Grétry was born in Liège on February 8, 1741, the son of a poor musician. He served as a choir boy at Saint-Denis , and at the age of 12 became a pupil of Leclerc. Grértry determined to study Italian opera after being bnspired by the works of Galuppi and Pergolesi. At 18, he composed a mass which he dedicated to the canons of the cathedral at Lièges. Canon Hurley funded Grétry’s move to Italy, where he studied under Casali atRome’s Collège de Liège for five years and achieved his first success with an Italian intermezzo, La Venedemmiatrice, at the Aliberti Theatre in Rome.

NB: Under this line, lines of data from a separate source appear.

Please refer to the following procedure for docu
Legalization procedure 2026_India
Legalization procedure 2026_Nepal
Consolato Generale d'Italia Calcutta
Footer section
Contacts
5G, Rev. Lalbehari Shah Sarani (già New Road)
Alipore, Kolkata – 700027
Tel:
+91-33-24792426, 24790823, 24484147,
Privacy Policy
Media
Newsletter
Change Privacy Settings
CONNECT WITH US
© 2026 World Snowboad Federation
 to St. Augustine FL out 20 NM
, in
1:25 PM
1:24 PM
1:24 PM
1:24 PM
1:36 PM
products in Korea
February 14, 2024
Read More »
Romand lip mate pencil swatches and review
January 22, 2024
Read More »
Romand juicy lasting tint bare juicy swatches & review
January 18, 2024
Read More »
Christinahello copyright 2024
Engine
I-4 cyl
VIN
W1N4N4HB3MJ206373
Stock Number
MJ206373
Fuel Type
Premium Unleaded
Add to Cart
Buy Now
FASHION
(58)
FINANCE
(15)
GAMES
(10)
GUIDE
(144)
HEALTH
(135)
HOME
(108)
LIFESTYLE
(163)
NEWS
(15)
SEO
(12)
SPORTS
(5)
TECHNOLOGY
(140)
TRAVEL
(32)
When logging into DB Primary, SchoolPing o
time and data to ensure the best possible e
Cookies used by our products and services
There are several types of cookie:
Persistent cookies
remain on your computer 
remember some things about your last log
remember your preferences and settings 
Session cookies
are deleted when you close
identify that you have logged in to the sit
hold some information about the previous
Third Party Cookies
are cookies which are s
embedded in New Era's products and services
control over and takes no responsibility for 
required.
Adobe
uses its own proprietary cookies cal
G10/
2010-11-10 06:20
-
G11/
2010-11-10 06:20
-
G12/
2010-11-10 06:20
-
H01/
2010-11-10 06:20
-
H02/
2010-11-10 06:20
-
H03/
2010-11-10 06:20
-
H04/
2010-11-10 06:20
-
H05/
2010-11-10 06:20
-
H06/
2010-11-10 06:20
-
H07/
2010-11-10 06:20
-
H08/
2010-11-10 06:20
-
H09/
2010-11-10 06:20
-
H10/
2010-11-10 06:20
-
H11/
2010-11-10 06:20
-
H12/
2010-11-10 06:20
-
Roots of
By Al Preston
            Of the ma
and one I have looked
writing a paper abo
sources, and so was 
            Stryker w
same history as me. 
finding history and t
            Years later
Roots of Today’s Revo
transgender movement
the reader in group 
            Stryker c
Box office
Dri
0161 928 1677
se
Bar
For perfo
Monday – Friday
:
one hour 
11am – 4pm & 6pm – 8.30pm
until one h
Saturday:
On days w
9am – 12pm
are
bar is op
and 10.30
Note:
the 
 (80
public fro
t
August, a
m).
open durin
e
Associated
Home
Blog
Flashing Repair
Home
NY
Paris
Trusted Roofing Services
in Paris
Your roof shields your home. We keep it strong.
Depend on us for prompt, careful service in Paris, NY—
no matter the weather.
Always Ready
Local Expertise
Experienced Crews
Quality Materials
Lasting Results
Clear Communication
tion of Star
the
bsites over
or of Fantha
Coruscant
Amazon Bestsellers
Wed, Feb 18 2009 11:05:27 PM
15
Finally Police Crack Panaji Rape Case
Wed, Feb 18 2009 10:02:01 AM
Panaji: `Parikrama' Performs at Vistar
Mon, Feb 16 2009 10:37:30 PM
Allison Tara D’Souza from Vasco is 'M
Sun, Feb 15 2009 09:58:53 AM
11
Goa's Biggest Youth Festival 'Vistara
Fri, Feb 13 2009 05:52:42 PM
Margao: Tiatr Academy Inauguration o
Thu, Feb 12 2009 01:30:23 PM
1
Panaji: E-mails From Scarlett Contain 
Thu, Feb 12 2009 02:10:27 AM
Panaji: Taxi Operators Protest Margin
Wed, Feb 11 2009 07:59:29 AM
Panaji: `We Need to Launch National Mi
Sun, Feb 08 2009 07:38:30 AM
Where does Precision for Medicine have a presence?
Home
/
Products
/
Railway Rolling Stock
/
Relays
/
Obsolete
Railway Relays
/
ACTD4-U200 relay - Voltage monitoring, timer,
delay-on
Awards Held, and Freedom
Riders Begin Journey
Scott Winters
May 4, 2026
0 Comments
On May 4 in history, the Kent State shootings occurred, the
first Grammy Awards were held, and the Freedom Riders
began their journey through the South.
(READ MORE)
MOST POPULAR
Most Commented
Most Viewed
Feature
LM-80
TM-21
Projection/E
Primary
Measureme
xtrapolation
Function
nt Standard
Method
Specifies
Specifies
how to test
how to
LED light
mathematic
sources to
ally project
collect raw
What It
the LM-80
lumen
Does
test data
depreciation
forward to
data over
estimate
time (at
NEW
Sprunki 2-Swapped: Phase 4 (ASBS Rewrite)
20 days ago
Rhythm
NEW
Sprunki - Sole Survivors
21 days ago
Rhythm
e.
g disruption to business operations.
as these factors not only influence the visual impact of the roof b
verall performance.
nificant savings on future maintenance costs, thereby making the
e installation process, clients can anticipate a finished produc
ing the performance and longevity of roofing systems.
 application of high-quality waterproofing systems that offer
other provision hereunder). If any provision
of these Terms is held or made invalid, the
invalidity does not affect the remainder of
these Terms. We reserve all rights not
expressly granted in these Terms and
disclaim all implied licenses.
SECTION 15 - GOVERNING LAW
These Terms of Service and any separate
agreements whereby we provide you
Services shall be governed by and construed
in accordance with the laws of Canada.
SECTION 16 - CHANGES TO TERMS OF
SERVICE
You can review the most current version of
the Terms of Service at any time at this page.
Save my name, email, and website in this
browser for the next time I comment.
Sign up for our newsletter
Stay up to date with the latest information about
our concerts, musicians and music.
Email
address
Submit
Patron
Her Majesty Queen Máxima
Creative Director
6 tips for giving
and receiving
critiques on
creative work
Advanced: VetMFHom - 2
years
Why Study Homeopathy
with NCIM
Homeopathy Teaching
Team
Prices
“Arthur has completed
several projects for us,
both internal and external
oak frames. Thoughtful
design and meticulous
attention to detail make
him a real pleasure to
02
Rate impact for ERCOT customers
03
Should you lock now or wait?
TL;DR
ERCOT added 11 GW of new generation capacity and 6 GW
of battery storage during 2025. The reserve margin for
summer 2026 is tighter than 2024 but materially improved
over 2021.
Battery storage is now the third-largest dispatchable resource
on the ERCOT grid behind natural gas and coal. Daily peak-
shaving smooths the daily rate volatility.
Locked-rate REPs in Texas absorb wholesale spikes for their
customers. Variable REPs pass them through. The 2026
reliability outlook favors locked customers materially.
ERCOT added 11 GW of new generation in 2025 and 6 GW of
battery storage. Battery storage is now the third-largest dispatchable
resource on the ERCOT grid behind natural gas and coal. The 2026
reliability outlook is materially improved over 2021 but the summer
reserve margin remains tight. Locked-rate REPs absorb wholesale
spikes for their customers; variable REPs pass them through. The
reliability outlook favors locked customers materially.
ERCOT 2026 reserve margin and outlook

In 1767, Grétry decided to devote himself to the French opera comique, and accordingly moved to Paris . For two years the composer languished in poverty and obscurity, until his friend, the Swedish ambassador Count Creutz, helped him to acquire a libretto from Marmontel. Grétry set Le Huron to music in under six weeks, and upon its premiere in August 1768, it was a hit.
He followed it with two more hits – Lucile and Le Tableau parlant – and his stature in the world of French opera was established.
Over his long career, Grétry composed over fifty operas, the best-known of which are Zémire et Azor – Beauty and the Beast – in 1771 and Richard Coer de Lion in 1784. Zemire et Azor was reportedly a favorite of Mozart’s, who heard it while working on The Magic Flute.
Marie Antoinette appointed Grétry music director of Louis XVI’s court, and the composer lost much of his property during the Revolution. Nevertheless, he managed to rise above – or successfully navigate – the politics of the time and each of ’s successive governments vied for his favor. The old court showered him with rewards and distinctions, the republic made him an inspector of the conservatoire and Napoleon granted him the cross of the legion of honor and a pension.
The composer died at the Hermitage in Montmorency on September 24, 1813. Fifteen years later, his heart was transferred to his birthplace and in 1842, a bronze statue of Grétry was erected in Liège.